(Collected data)
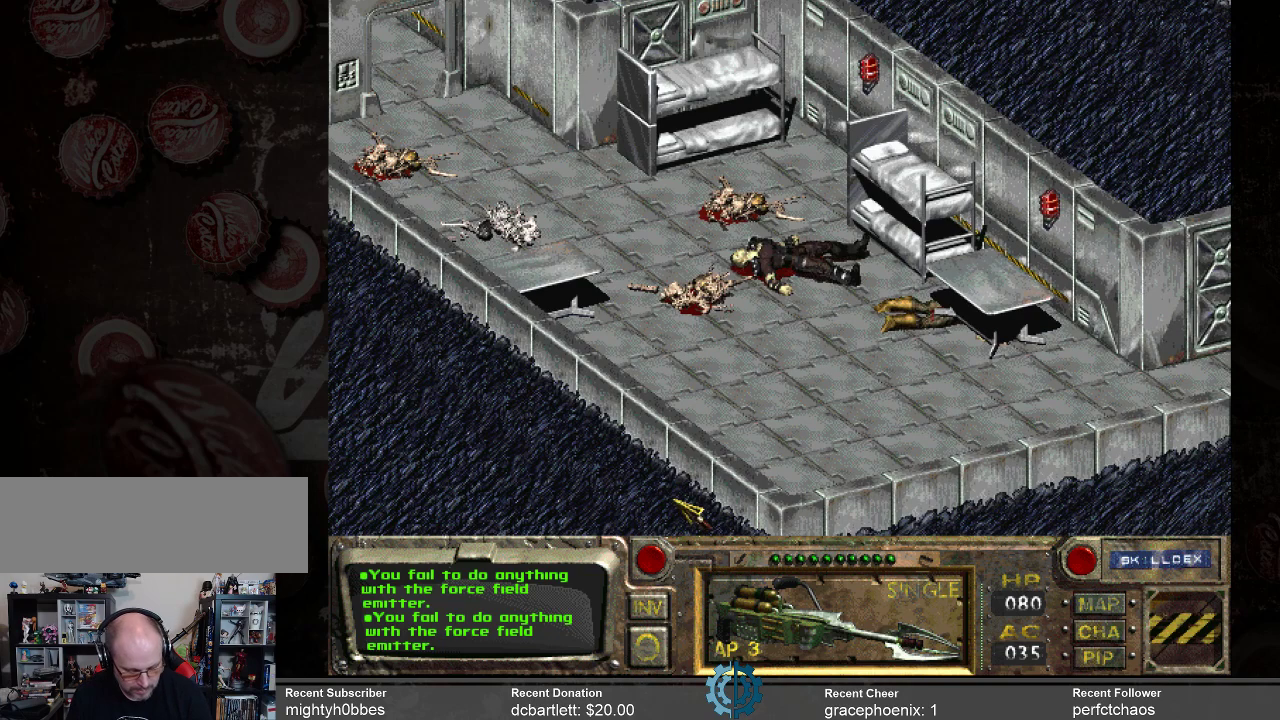
Gameplay with keyboard and mouse; each line is a JSON object with the keys and mouse buttons held at the frame after it. "events" lists presses ("down") and releases ("up") of ".", "/", "0", "1", "2", "3", "4", "5", "6", "7", "8", "9", "a", "alt_l", "alt_r", "b", "backslash", "backspace", "c", "caps_lock", "comma", "ctrl_l", "ctrl_r", "d", "e", "equals", "f", "g", "h", "i", "j", "k", "l", "lbracket", "m", "minus", "n", "o", "p", "q", "quote", "r", "rbracket", "return", "s", "semicolon", "shift_l", "shift_r", "space", "super_l", "super_r", "t", "tab", "tilde", "u", "v", "w", "x", "y", "z", "mouse_left" and "mouse_right" between this image and that frame as [ms after this image, input, new state], when the widget could be followed in between. "mouse_left", "mouse_right" = the "left", "right" buttons of the "mouse" list. No other keys are recorded. Not read: mouse_move.
{"keys": [], "mouse": [], "events": [[233, "c", "down"], [267, "c", "up"]]}
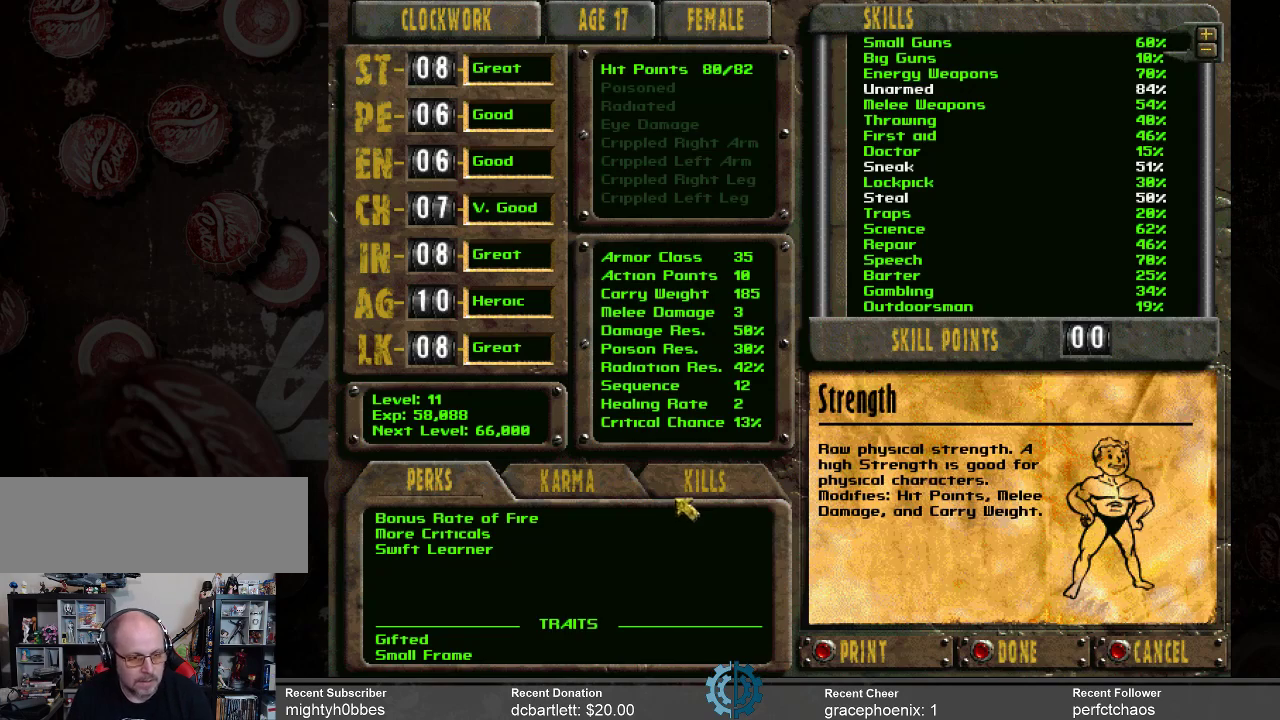
{"keys": [], "mouse": [], "events": []}
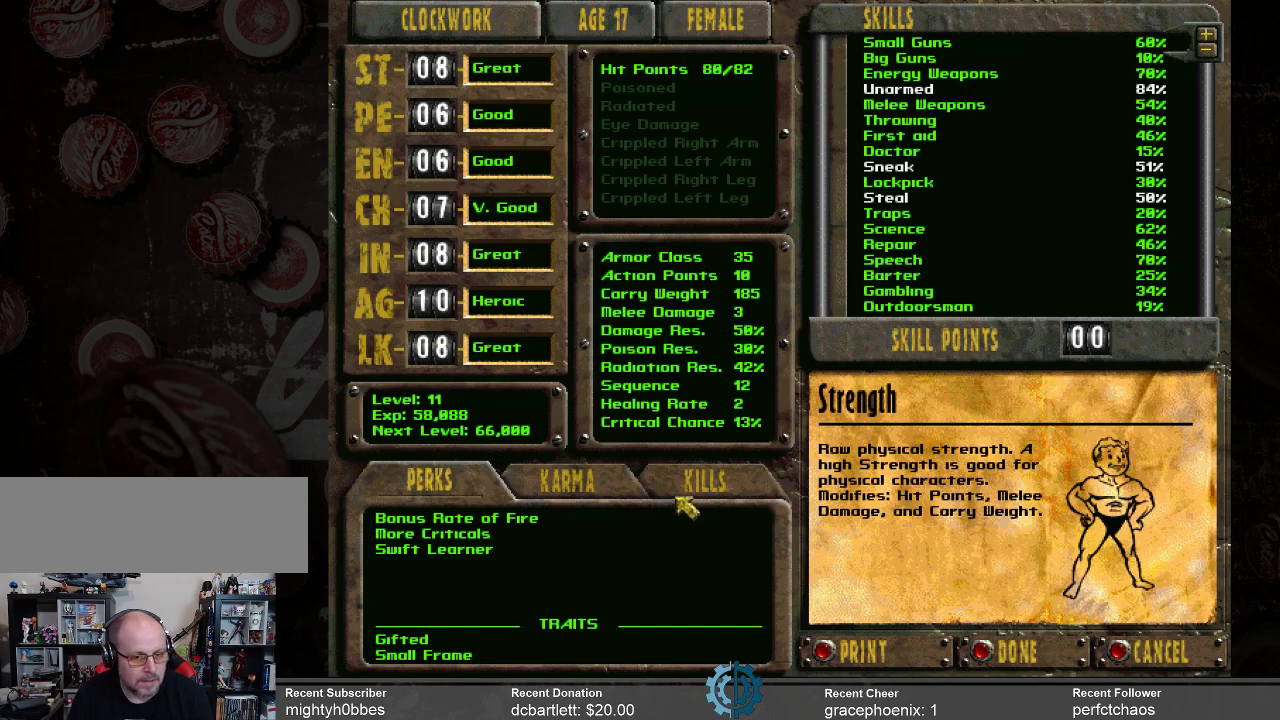
{"keys": [], "mouse": [], "events": []}
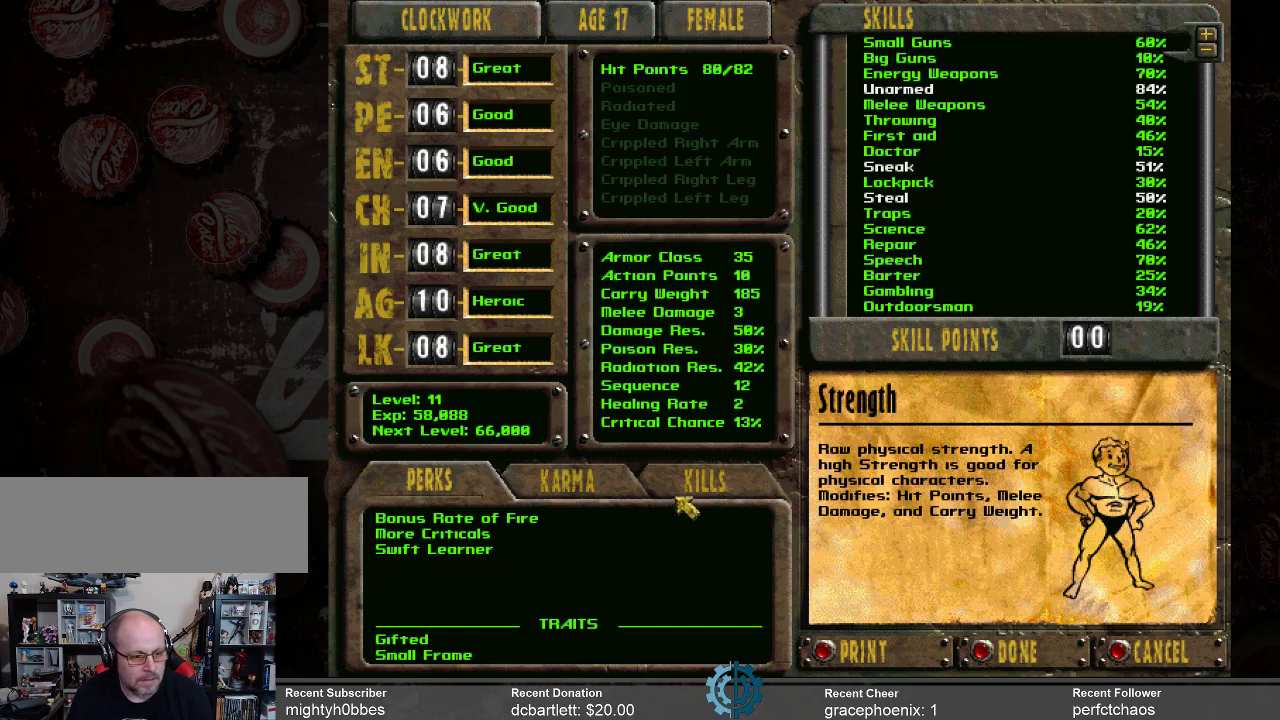
{"keys": [], "mouse": [], "events": []}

■ EXERCISE DIRECTIONS
For the string "down", return every line of the data where it appears.

■ SOLUTION TO THIS EXERCISE
Gameplay with keyboard and mouse; each line is a JSON object with the keys and mouse buttons held at the frame after it. "events" lists presses ("down") and releases ("up") of ".", "/", "0", "1", "2", "3", "4", "5", "6", "7", "8", "9", "a", "alt_l", "alt_r", "b", "backslash", "backspace", "c", "caps_lock", "comma", "ctrl_l", "ctrl_r", "d", "e", "equals", "f", "g", "h", "i", "j", "k", "l", "lbracket", "m", "minus", "n", "o", "p", "q", "quote", "r", "rbracket", "return", "s", "semicolon", "shift_l", "shift_r", "space", "super_l", "super_r", "t", "tab", "tilde", "u", "v", "w", "x", "y", "z", "mouse_left" and "mouse_right" between this image and that frame as [ms after this image, input, new state], when the widget could be followed in between. "mouse_left", "mouse_right" = the "left", "right" buttons of the "mouse" list. No other keys are recorded. Not read: mouse_move.
{"keys": [], "mouse": [], "events": [[233, "c", "down"], [267, "c", "up"]]}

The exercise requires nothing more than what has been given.